## RECORD SET
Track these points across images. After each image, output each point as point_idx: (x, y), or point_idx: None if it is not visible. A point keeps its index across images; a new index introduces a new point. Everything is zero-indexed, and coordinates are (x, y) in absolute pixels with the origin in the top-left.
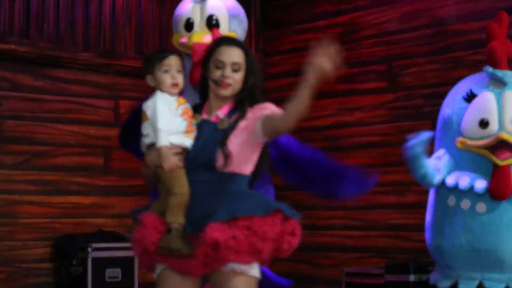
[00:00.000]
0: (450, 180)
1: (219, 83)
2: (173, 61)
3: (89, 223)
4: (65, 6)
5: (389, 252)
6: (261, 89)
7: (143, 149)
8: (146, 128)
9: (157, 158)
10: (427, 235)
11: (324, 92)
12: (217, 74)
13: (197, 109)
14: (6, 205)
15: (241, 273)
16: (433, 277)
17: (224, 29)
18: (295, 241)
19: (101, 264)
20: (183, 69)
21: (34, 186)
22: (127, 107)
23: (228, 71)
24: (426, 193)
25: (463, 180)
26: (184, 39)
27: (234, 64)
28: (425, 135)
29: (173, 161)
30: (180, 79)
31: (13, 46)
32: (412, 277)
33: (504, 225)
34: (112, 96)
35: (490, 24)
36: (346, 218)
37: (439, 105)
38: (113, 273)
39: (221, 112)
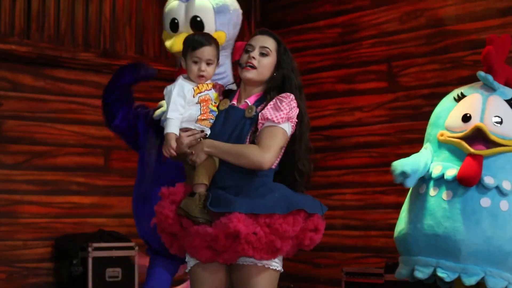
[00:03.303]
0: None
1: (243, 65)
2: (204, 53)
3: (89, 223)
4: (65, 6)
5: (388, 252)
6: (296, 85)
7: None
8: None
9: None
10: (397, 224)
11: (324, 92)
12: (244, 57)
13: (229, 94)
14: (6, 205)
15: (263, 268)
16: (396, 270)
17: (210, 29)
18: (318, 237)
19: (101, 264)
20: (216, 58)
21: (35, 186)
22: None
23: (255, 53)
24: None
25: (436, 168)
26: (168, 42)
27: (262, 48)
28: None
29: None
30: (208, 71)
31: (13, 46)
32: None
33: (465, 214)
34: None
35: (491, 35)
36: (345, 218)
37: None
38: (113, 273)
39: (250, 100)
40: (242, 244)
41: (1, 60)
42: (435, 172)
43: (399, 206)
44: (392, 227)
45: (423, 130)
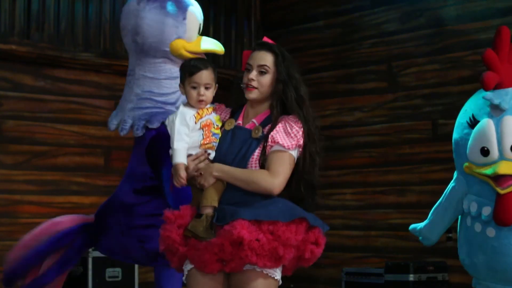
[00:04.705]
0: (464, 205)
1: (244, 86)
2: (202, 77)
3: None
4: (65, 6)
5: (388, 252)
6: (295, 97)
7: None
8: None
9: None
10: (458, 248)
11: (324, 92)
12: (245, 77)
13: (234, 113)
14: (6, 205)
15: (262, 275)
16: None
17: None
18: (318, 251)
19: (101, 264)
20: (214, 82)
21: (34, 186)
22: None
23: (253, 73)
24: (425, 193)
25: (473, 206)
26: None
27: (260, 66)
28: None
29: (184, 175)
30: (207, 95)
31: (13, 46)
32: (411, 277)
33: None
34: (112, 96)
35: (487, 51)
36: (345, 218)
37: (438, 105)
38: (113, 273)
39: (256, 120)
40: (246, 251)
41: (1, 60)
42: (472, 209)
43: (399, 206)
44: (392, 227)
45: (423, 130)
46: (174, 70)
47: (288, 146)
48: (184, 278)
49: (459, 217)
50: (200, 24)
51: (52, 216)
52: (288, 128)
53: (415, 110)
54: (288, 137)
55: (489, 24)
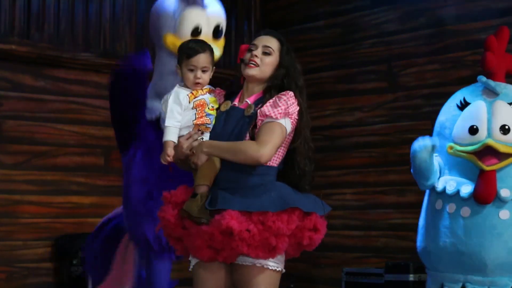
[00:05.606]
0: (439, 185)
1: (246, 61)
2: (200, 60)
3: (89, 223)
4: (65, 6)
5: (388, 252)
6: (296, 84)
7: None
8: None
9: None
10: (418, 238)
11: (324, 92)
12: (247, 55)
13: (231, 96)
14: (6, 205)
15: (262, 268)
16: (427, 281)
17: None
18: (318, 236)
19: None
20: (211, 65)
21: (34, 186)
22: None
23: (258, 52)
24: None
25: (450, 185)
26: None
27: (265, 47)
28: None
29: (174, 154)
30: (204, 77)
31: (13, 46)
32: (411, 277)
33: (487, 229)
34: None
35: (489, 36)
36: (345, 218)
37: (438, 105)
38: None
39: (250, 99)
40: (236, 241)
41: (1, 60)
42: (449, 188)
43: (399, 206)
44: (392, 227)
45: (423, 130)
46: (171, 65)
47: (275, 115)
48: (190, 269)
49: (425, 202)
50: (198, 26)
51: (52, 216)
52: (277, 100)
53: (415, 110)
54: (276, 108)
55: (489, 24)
==
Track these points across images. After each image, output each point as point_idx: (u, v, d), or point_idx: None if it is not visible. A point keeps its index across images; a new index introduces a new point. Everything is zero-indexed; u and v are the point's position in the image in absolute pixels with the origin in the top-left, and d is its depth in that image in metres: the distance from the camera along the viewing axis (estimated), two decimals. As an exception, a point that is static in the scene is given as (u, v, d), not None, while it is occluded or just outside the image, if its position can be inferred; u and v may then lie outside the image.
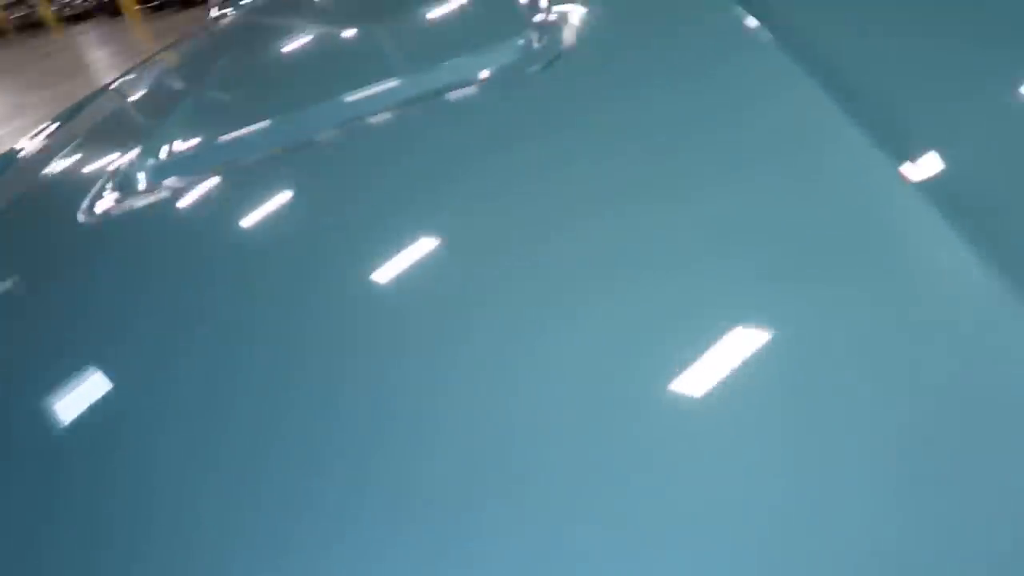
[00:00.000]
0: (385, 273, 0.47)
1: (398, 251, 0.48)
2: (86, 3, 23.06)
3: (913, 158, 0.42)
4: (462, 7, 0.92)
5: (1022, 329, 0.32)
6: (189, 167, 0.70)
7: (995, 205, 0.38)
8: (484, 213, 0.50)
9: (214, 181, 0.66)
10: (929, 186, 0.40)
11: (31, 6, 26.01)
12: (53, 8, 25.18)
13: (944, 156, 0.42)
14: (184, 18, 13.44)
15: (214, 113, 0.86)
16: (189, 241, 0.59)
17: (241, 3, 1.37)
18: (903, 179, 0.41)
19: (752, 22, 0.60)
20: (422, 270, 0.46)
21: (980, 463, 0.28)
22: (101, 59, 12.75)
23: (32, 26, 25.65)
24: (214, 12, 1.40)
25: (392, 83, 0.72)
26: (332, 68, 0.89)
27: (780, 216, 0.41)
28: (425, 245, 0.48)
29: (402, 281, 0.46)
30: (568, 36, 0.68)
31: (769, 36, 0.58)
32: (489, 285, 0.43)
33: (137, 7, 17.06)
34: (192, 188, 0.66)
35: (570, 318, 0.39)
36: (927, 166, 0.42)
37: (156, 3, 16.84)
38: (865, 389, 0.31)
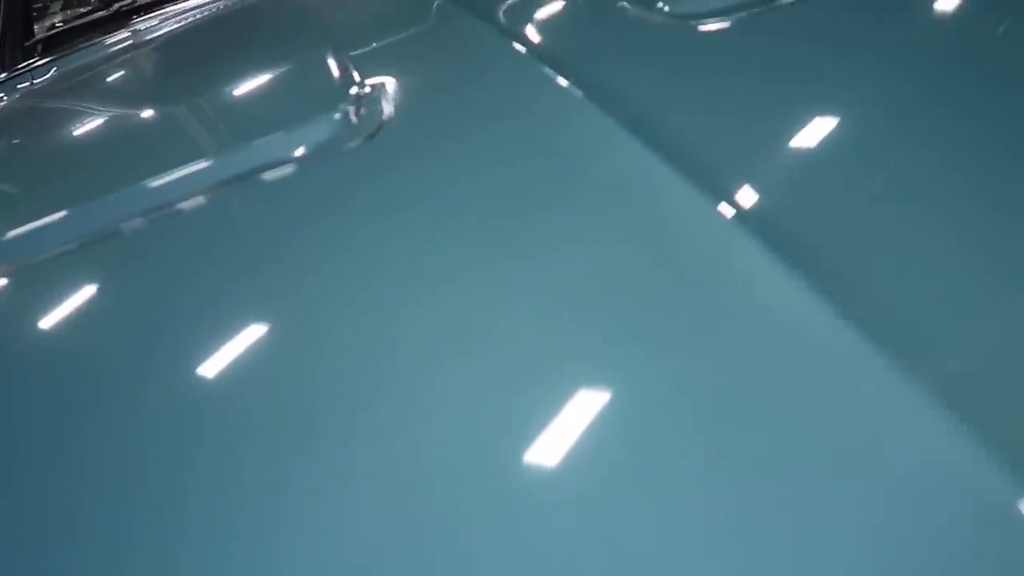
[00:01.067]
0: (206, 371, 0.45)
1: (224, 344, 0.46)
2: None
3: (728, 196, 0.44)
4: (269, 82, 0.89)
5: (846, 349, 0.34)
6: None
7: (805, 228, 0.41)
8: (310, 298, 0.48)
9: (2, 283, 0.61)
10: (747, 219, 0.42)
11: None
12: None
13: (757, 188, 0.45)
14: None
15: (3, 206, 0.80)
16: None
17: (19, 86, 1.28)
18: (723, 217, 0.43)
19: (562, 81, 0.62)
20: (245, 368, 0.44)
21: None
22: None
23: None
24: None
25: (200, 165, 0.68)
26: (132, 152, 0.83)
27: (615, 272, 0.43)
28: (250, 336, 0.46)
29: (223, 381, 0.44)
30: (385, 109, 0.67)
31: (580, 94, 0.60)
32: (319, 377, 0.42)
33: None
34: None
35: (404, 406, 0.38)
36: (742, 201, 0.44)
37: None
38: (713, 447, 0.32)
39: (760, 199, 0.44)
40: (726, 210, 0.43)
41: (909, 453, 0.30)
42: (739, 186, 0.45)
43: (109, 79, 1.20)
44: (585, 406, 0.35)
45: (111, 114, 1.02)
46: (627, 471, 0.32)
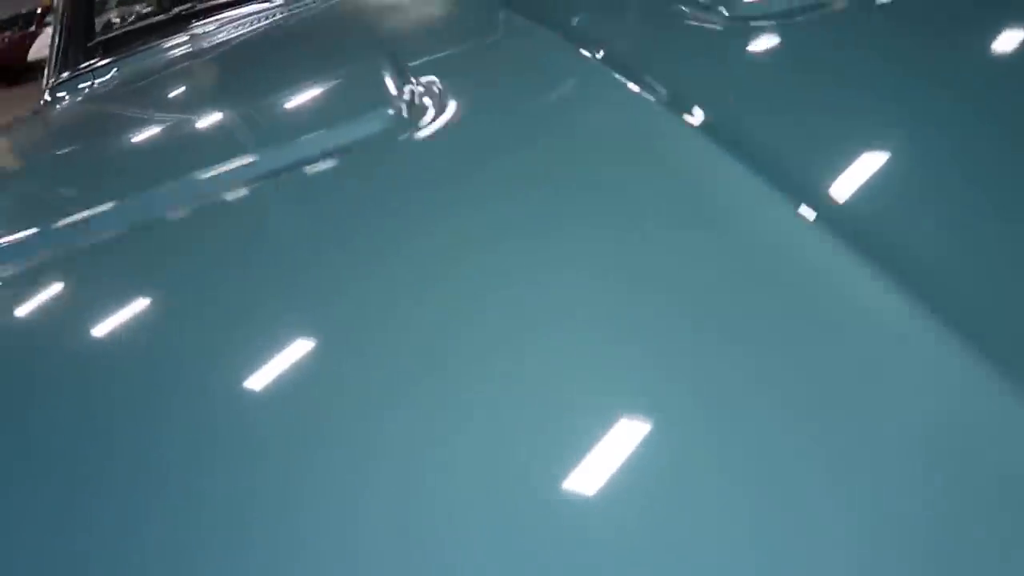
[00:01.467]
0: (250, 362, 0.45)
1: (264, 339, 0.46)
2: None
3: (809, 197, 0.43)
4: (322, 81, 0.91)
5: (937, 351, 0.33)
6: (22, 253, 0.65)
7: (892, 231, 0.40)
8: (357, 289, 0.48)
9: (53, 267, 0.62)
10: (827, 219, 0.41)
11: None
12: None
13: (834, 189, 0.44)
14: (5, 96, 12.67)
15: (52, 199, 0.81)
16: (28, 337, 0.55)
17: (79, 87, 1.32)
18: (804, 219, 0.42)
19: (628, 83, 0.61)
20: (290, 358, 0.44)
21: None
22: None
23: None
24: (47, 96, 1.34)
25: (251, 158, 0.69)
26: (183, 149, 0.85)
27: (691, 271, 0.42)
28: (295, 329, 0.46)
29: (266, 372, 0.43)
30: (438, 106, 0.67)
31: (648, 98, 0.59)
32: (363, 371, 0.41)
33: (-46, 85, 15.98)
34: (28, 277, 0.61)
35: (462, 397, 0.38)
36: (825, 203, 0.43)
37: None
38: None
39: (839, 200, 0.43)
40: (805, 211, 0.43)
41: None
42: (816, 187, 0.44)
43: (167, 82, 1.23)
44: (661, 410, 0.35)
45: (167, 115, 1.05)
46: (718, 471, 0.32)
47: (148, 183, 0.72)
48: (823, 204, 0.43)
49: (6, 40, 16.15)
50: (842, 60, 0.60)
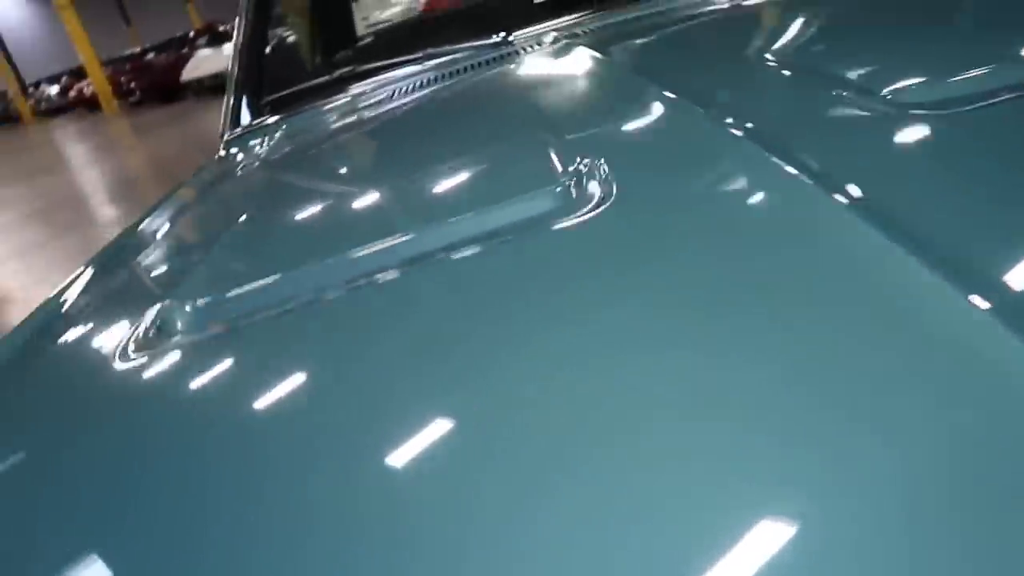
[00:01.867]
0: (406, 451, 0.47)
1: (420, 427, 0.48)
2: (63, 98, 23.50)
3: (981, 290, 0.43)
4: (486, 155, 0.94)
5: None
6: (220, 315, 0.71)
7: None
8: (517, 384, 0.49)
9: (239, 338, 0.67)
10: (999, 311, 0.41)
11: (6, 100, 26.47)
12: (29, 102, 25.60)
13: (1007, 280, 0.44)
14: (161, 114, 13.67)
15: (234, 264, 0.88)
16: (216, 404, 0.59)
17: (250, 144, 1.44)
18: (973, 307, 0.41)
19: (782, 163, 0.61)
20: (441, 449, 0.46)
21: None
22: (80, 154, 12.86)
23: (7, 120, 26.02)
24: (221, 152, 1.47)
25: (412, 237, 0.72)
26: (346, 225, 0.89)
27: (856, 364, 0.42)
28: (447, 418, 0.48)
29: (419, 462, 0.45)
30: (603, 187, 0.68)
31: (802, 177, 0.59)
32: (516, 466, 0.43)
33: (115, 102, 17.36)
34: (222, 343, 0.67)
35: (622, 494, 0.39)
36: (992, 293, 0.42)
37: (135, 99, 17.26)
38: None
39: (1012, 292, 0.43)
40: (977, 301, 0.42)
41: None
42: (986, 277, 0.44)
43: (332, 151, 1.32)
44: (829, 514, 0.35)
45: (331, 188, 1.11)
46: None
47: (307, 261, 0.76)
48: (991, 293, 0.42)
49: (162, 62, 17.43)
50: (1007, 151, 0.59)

## REQUIRED WORK
Copy the lines of the entries above that mention "visible".

## EXPECTED OUTPUT
Track these points across images. After each image, output each point as point_idx: (x, y), or point_idx: None if it is not visible. A point keeps its index across images; a new index introduces a new point. Everything is zero-indexed, and coordinates are (x, y) in absolute pixels with the origin in the top-left.
Track these points across images. After each image, output each point as point_idx: (u, v, d), or point_idx: None if it is not visible. A point keeps its index across images; a new index introduces a new point. Everything is zero-indexed; u and v are the point's position in the image in absolute pixels with the origin in the top-left, and d is its depth in that image in metres: the distance from the camera along the viewing axis (estimated), two decimals. As an exception, a point that is static in the scene is given as (u, v, d), not None, while it is occluded or just outside the image, if its position can be inferred; u and v may then lie outside the image.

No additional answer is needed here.